__Stated exercise__
Translate this sentence from the character sketches into Spanish: "His wife, Judith, is an Englishwoman with romantic ideas about Ireland."

__Document section__
—————

Owen MacCarthy is a schoolmaster and poet who writes in the Gaelic tradition.  He is pressed by illiterate locals to write a threatening letter to a landlord who has evicted tenants while switching land from farming to cattle-raising.  With his dark vision of how an attempt at rebellion must end–“In Caslebar.  They will load you in carts with your wrists tied behind you and take you down to Castlebar and try you there and hang you there”–MacCarthy is reluctant to get involved, but he writes the letter.
Sam Cooper, the recipient of the letter, is a small-scale landlord, and captain of the local militia.  Indigenously Irish, his family converted to Protestantism several generations ago to avoid the crippling social and economic disabilities imposed on Catholics. Cooper’s wife, Kate, herself still Catholic, is a beautiful and utterly ruthless woman…she advises Cooper to respond to the letter by rounding up “a few of the likeliest rogues,”  jailing and flogging them, without any concern for actual guilt or innocence. “My God, what a creature you are for a woman,”  Cooper responds. “It is a man you should have been born.”  “A strange creature that would make me in your bed,” Kate fires back, “It is a woman I am, and fine cause you have to know it…What matters now is who has the land and who will keep it.”
Ferdy O’Donnell  is a young hillside farmer on Cooper’s land.  Far back in the past, the land was owned by the O’Donnell family…Ferdy had once shown Cooper  “a valueless curiosity, a parchment that recorded the fact in faded ink the colour of old, dried blood.”
Arthur Vincent Broome is a Protestant clergyman who is not thrilled by the “wild and dismal region” to which he has been assigned, but who performs his duties as best he can. Broome is resolved to eschew religious bigotry, but…”I affirm most sincerely that distinctions which rest upon creed mean little to me, and yet I confess that my compassion for their misery is mingled with an abhorrence of their alien ways…they live and thrive in mud and squalour…their music, for all that antiquarians and fanatics can find to say in its flavor, is wild and savage…they combine a grave and gentle courtesy with a murderous violence that erupts without warning…”‘
Malcolm Elliott is a Protestant landlord and solicitor, and a member of the Society of United Irishmen.  This was a revolutionary group with Enlightenment ideals, dedicated to bringing Catholics and Protestants together in the cause of overthrowing British rule and establishing an Irish Republic.  His wife, Judith, is an Englishwoman with romantic ideas about Ireland.

—————

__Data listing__
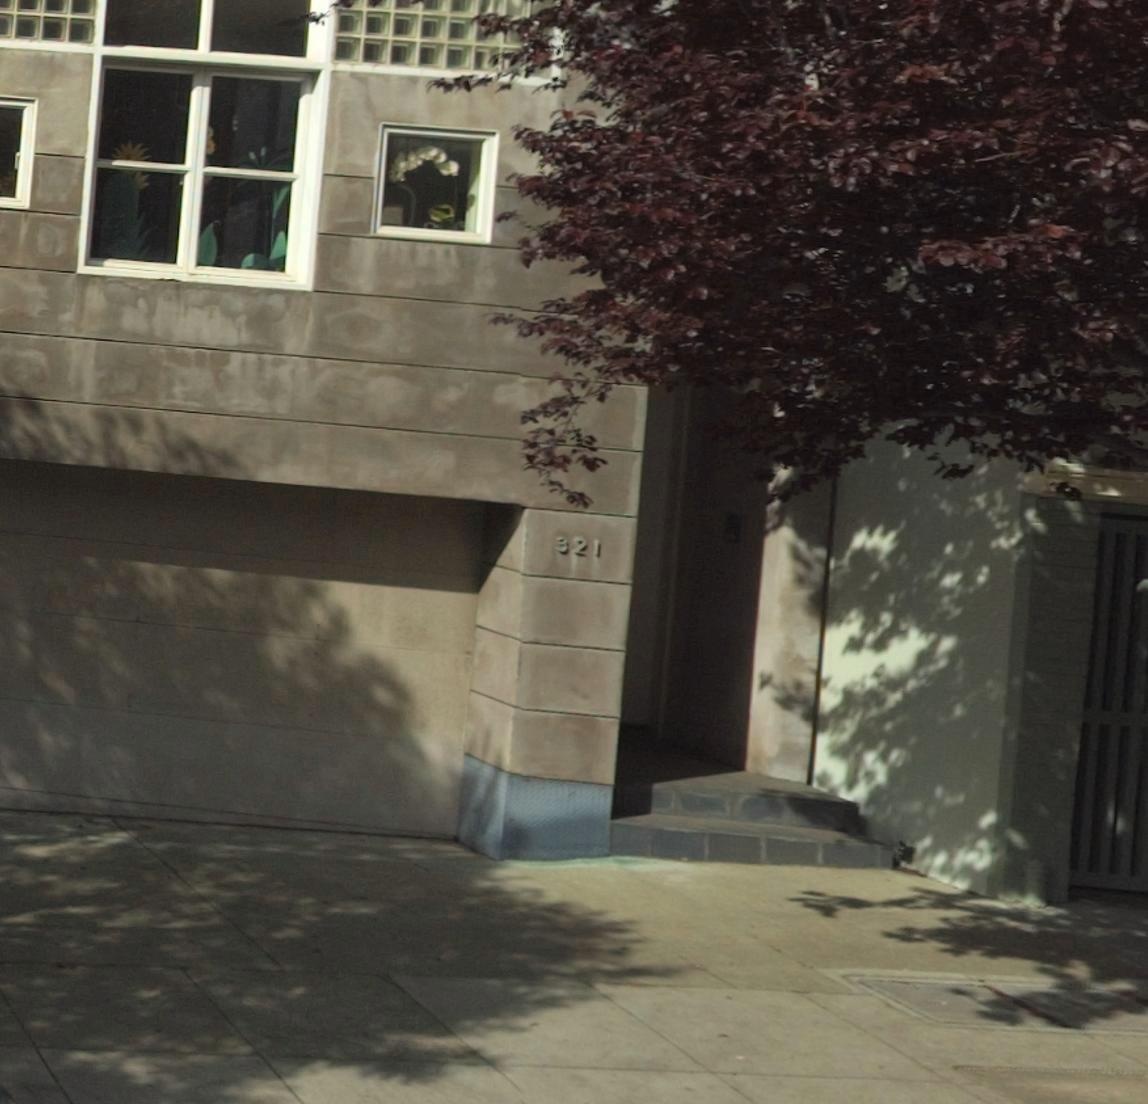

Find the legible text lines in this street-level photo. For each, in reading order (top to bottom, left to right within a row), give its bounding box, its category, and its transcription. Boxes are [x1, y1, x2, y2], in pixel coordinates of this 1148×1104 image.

[552, 533, 604, 561] StreetNumber: 321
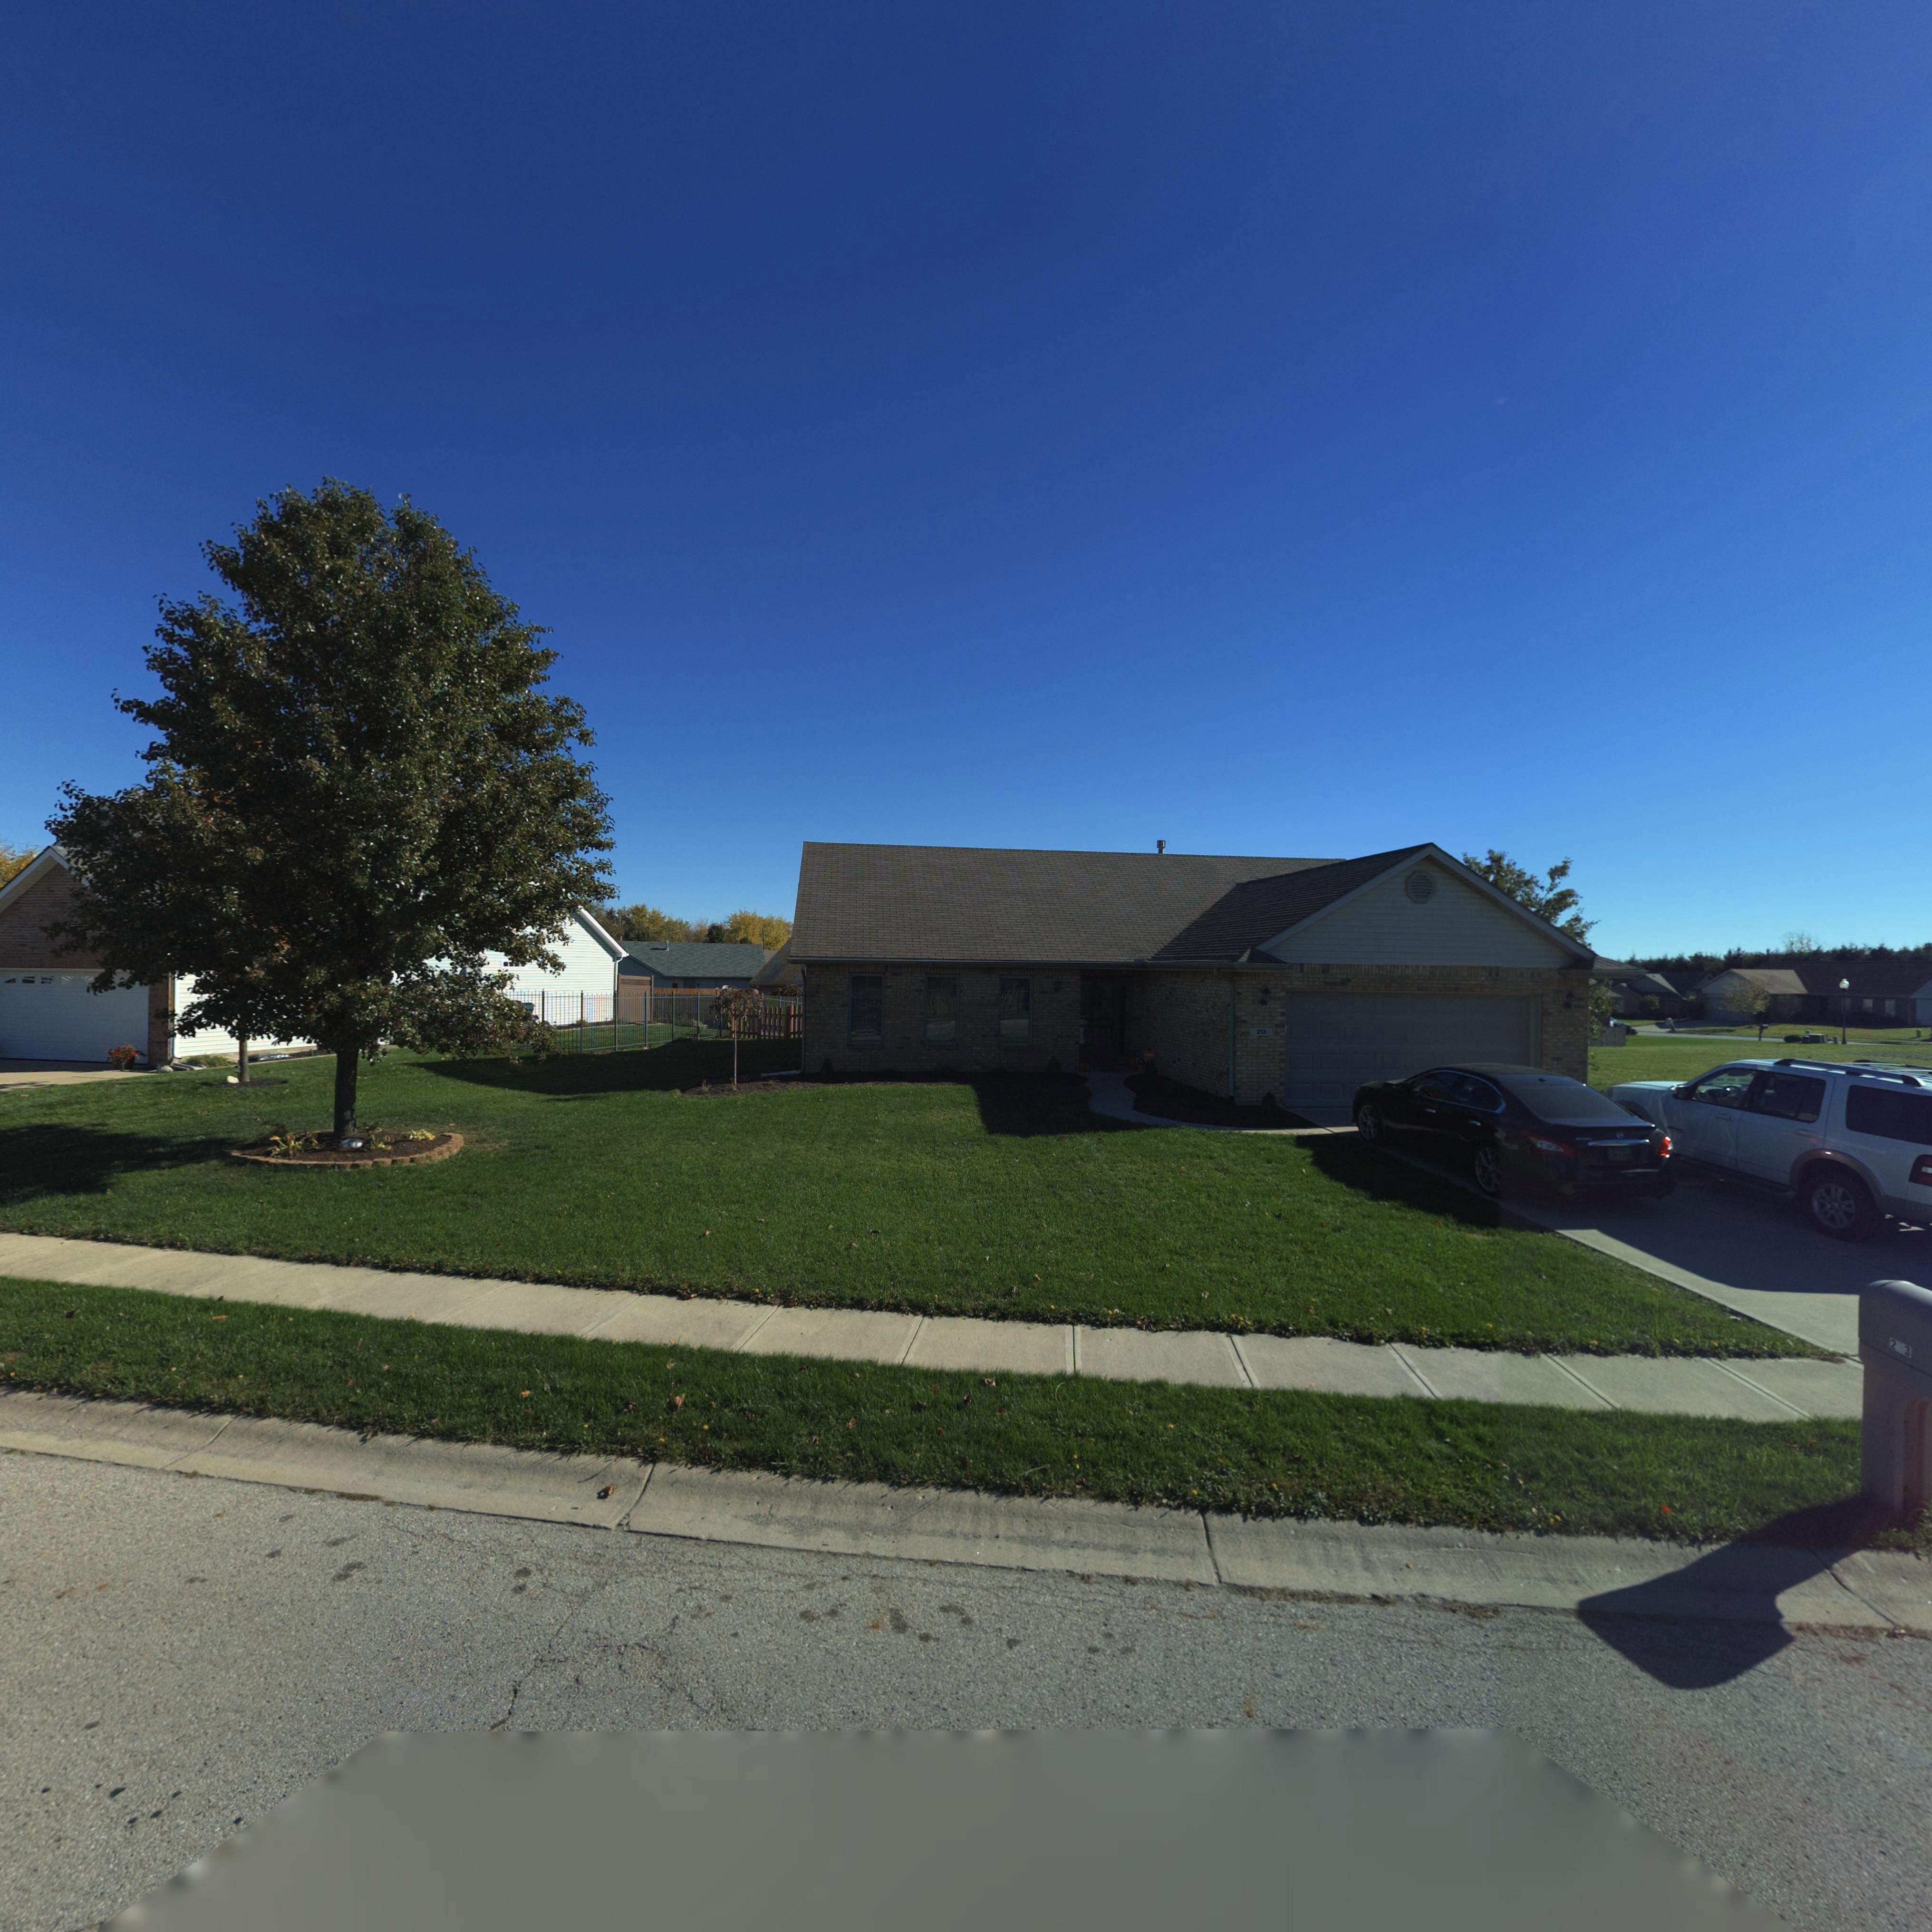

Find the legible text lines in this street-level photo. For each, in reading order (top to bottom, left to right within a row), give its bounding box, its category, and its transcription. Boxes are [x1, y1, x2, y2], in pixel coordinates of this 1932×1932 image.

[1256, 1029, 1266, 1034] StreetNumber: 213
[1889, 1338, 1911, 1358] StreetNumber: 2*3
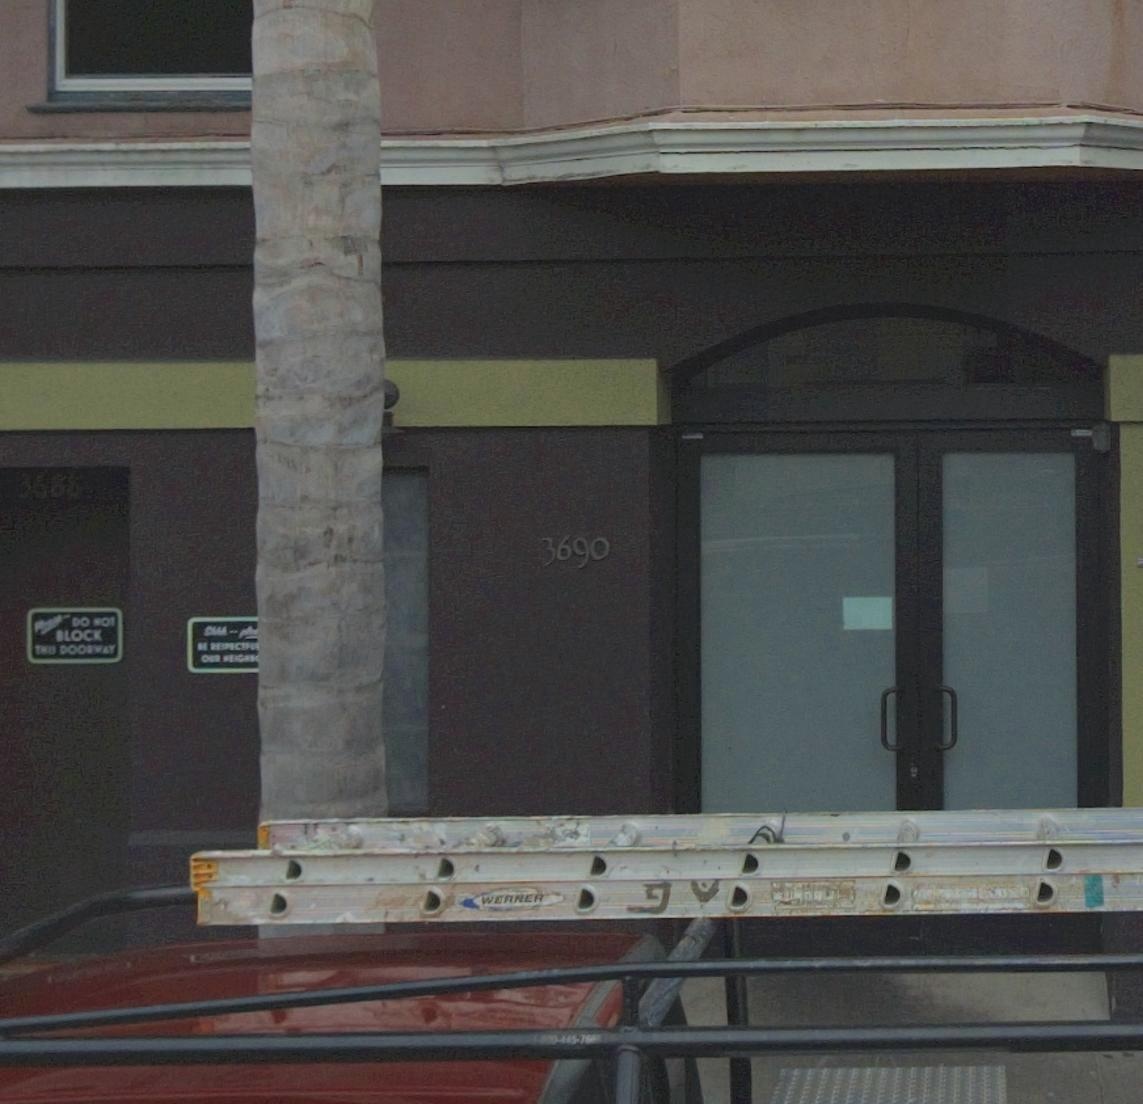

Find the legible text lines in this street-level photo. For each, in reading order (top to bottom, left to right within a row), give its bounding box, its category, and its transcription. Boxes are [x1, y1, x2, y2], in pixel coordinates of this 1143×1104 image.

[540, 532, 611, 571] StreetNumber: 3690
[71, 615, 116, 629] None: DO NOT
[54, 628, 103, 643] None: BLOCK
[33, 644, 118, 656] None: THE DOORWAY
[480, 893, 545, 905] None: WERNER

—————

__Written solution__
Su esposa, Judith, es una inglesa con ideas románticas sobre Irlanda.